==== Supplied data

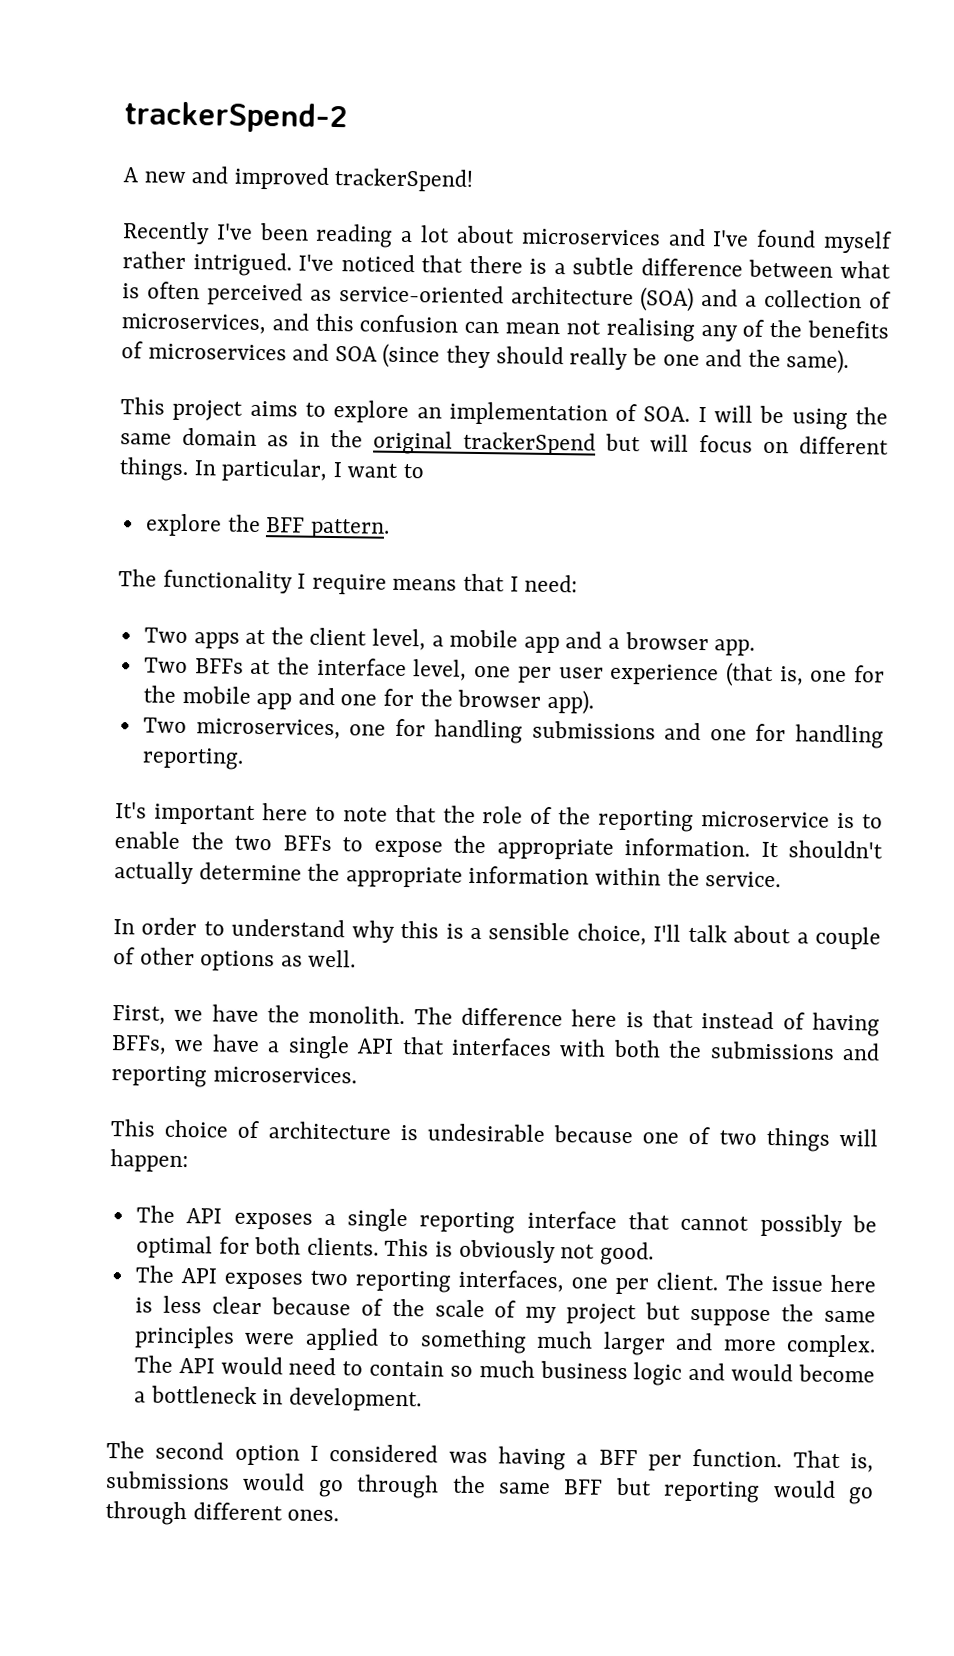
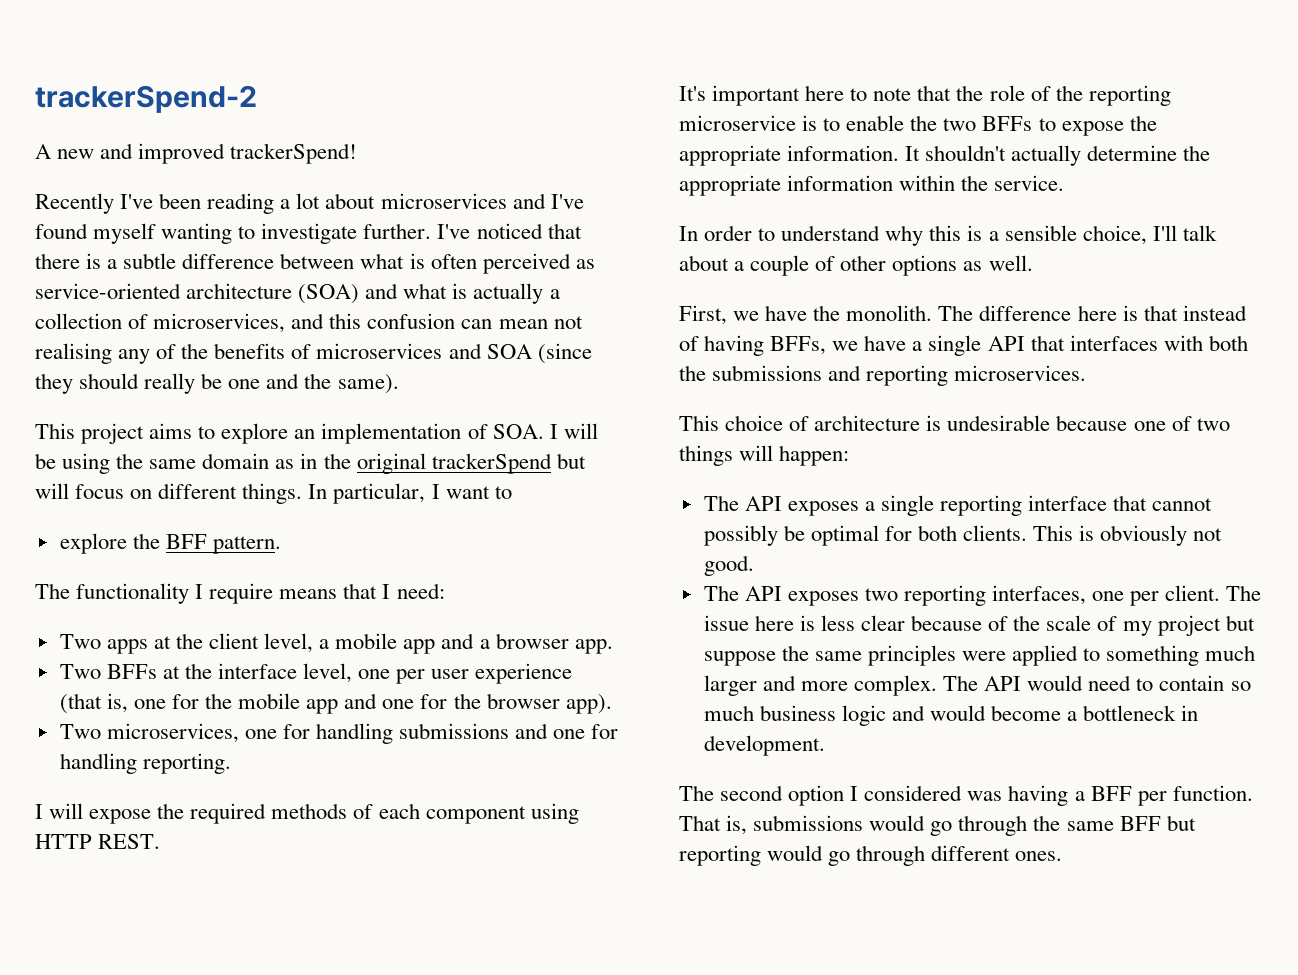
[122,251,292,277] rather intrigued. -> [161,223,432,244] wanting to investigate further.
(739, 298) none -> [403,283,544,304] what is actually
(244, 758) none -> [35,803,579,824] [35,834,161,849] // I will expose the required methods of each component using HTTP REST.

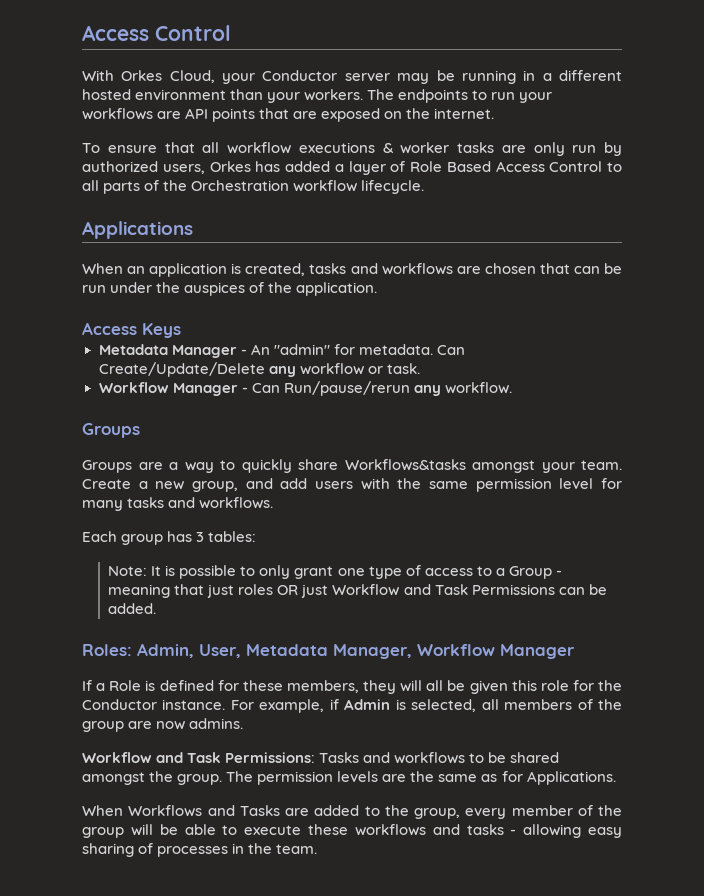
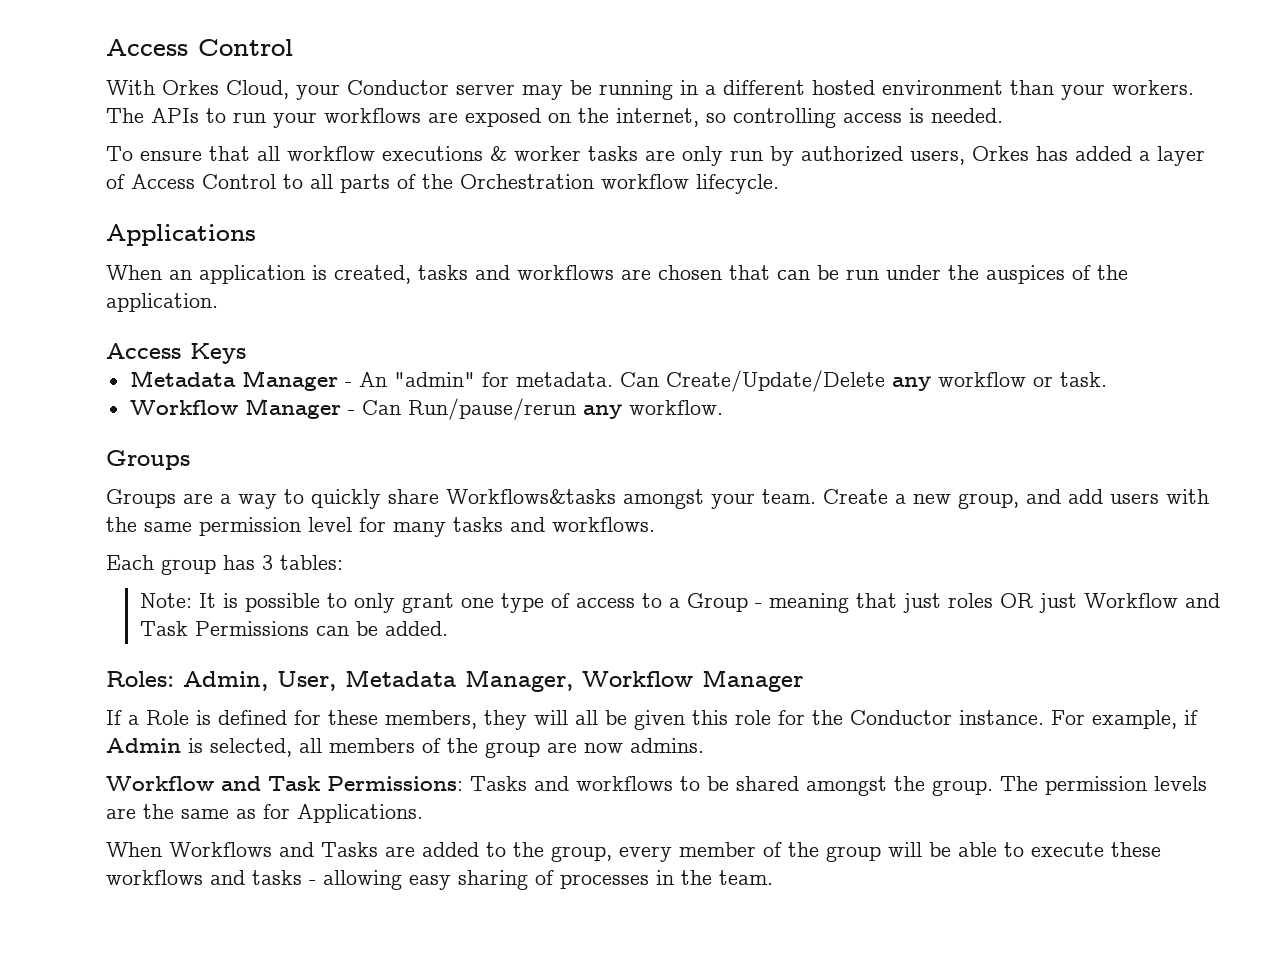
[398,89,469,103] endpoints -> [151,108,199,123] APIs
[185,108,495,122] API points that are exposed on the internet. -> [465,108,1003,128] exposed on the internet, so controlling access is needed.
[410,161,491,172] Role Based -> (125, 181) none

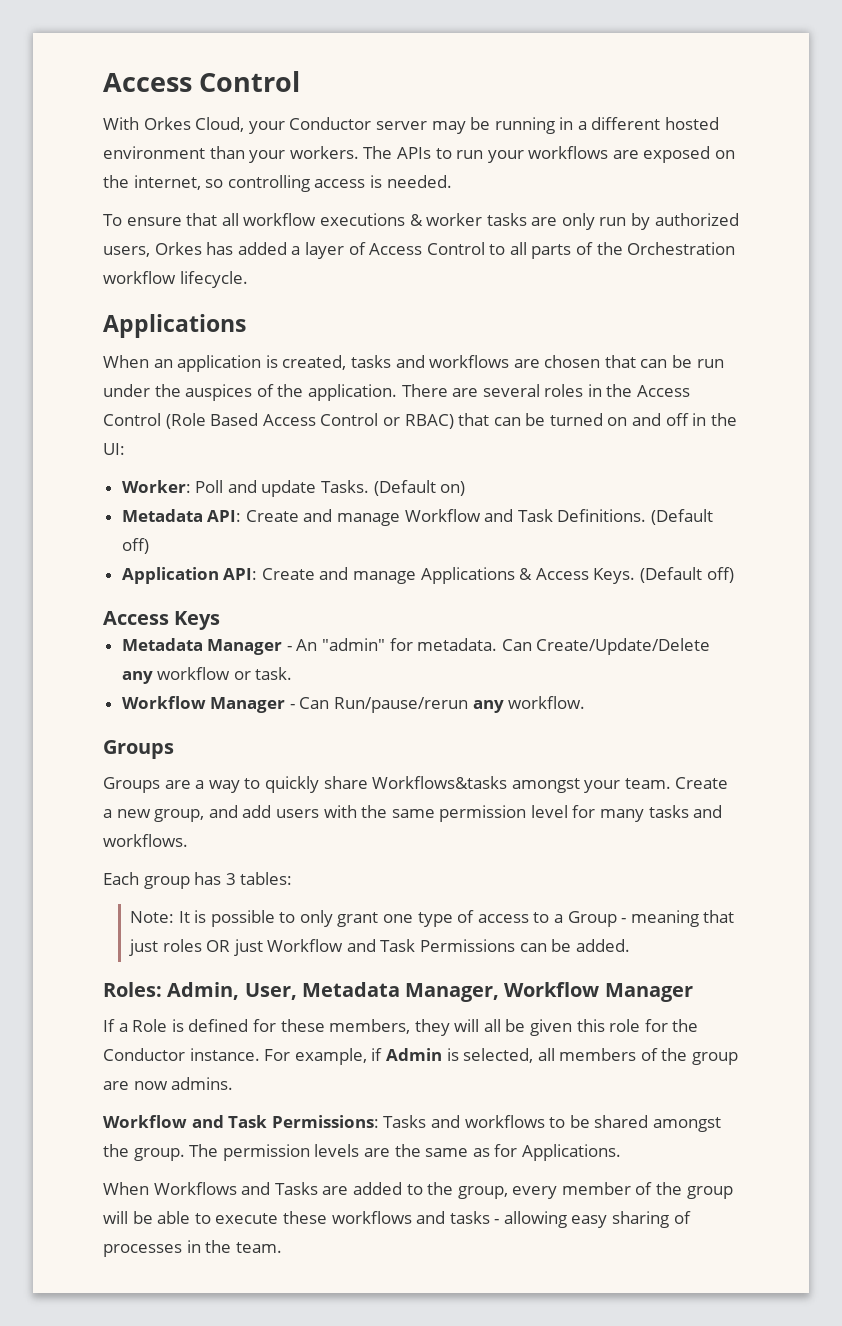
(218, 302) none -> [401,384,691,397] [103,413,737,429] [103,443,125,455] [121,480,466,497] [121,509,713,526] [121,538,149,554] [121,567,734,584] There are several roles in the Access Control (Role Based Access Control or RBAC) that can be turned on and off in the UI: // Worker: Poll and update Tasks. (Default on) // Metadata API: Create and manage Workflow and Task Definitions. (Default off) // Application API: Create and manage Applications & Access Keys. (Default off)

========

Exercise aim: Retype the records exactly, but skip the pictures.

Result for this exercise:
[122,251,292,277] rather intrigued. -> [161,223,432,244] wanting to investigate further.
(739, 298) none -> [403,283,544,304] what is actually
(244, 758) none -> [35,803,579,824] [35,834,161,849] // I will expose the required methods of each component using HTTP REST.

[398,89,469,103] endpoints -> [151,108,199,123] APIs
[185,108,495,122] API points that are exposed on the internet. -> [465,108,1003,128] exposed on the internet, so controlling access is needed.
[410,161,491,172] Role Based -> (125, 181) none

(218, 302) none -> [401,384,691,397] [103,413,737,429] [103,443,125,455] [121,480,466,497] [121,509,713,526] [121,538,149,554] [121,567,734,584] There are several roles in the Access Control (Role Based Access Control or RBAC) that can be turned on and off in the UI: // Worker: Poll and update Tasks. (Default on) // Metadata API: Create and manage Workflow and Task Definitions. (Default off) // Application API: Create and manage Applications & Access Keys. (Default off)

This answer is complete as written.